How to determine an exomoon's sense of orbital motion

TL;DR

This paper proposes two novel methods to determine an exomoon's sense of orbital motion using upcoming telescope capabilities, one based on transit timing and the other on spectral distortions, enabling insights into moon origins.

Contribution

It introduces two new observational techniques for exomoon orbital sense determination, leveraging transit timing dichotomy and Rossiter-McLaughlin effect measurements.

Findings

Transit timing dichotomy can reveal exomoon orbital sense with 2-12 s precision for large moons.

Spectral distortions can measure the moon's orbital plane orientation with ~100 m/s RME amplitude.
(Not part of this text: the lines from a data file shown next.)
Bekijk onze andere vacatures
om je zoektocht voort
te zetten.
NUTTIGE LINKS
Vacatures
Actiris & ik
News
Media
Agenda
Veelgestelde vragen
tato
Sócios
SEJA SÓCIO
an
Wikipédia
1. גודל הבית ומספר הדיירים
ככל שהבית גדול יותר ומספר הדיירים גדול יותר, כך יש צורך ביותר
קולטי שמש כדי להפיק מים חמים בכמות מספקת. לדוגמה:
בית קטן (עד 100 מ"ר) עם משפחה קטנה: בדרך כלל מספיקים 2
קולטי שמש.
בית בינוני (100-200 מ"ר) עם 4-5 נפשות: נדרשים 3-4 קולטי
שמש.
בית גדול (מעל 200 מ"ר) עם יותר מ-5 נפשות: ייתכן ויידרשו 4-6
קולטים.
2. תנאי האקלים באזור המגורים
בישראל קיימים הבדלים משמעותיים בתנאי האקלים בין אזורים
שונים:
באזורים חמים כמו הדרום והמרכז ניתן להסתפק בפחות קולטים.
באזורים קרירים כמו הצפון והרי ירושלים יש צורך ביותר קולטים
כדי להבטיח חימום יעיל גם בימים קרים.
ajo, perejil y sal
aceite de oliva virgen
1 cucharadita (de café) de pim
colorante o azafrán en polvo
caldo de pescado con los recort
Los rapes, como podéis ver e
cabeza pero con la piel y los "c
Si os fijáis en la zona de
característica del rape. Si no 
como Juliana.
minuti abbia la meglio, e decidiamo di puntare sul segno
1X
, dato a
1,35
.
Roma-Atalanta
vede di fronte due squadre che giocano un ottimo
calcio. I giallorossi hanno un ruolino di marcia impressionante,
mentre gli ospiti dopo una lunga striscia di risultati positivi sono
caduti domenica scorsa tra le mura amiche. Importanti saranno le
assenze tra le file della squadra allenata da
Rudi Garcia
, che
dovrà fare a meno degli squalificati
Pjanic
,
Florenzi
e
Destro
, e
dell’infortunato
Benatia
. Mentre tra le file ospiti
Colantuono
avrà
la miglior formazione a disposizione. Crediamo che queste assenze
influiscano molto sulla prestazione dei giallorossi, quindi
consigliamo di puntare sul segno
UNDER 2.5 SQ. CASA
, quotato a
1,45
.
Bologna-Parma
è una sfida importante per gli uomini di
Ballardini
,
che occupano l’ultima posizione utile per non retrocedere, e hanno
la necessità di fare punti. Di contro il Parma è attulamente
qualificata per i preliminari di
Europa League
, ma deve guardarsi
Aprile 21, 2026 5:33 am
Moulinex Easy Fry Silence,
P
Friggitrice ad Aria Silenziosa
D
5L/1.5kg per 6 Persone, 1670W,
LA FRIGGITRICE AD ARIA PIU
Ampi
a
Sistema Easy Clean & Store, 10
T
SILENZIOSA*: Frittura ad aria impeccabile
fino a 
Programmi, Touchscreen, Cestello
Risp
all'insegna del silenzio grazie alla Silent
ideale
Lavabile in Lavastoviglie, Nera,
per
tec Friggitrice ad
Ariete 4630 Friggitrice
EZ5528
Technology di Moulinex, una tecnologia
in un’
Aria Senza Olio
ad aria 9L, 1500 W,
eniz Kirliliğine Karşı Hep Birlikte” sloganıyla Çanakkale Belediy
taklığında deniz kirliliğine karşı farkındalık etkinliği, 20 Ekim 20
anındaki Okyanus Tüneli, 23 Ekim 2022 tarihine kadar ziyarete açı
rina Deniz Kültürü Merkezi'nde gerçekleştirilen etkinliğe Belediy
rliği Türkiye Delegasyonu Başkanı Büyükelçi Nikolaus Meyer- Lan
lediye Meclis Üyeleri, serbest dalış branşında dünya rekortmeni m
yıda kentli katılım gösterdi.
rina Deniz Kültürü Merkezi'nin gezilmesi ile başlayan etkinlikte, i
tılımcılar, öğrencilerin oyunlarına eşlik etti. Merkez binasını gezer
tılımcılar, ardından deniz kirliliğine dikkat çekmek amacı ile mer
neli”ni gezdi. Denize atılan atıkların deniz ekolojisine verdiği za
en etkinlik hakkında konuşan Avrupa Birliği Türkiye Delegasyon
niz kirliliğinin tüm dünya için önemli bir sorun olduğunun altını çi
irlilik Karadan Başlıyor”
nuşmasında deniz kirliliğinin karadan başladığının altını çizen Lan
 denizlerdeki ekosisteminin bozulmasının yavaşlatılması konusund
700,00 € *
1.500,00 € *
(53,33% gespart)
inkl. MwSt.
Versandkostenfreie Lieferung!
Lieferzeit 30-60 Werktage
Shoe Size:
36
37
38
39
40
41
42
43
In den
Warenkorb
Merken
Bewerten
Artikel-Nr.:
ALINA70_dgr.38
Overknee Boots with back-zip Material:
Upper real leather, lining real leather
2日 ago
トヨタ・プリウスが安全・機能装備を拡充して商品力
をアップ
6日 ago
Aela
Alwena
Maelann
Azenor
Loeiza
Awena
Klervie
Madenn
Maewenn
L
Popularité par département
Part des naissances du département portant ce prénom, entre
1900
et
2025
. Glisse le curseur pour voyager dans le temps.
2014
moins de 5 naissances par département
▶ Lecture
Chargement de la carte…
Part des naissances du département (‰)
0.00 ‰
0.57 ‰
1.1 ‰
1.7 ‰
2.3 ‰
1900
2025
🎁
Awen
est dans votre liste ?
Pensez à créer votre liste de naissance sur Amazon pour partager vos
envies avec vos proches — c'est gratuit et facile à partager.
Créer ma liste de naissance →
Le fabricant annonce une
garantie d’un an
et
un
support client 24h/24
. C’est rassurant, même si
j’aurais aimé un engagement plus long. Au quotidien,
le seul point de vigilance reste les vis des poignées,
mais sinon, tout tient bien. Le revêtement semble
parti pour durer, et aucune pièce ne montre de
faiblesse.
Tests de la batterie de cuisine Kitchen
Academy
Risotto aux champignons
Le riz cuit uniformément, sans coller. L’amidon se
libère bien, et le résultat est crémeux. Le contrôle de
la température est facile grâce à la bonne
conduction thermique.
Methods are feasible with the European Extremely Large Telescope for Earth-sized moons around nearby stars.

Abstract

We present two methods to determine an exomoon's sense of orbital motion (SOM), one with respect to the planet's circumstellar orbit and one with respect to the planetary rotation. Our simulations show that the required measurements will be possible with the European Extremely Large Telescope (E-ELT). The first method relies on mutual planet-moon events during stellar transits. Eclipses with the moon passing behind (in front of) the planet will be late (early) with regard to the moon's mean orbital period due to the finite speed of light. This "transit timing dichotomy" (TTD) determines an exomoon's SOM with respect to the circumstellar motion. For the ten largest moons in the solar system, TTDs range between 2 and 12 s. The E-ELT will enable such measurements for Earth-sized moons around nearby stars. The second method measures distortions in the IR spectrum of the rotating giant planet when it is transited by its moon. This Rossiter-McLaughlin effect (RME) in the planetary spectrum reveals the angle between the planetary equator and the moon's circumplanetary orbital plane, and therefore unveils the moon's SOM with respect to the planet's rotation. A reasonably large moon transiting a directly imaged planet like beta Pic b causes an RME amplitude of almost 100 m/s, about twice the stellar RME amplitude of the transiting exoplanet HD209458b. Both new methods can be used to probe the origin of exomoons, that is, whether they are regular or irregular in nature.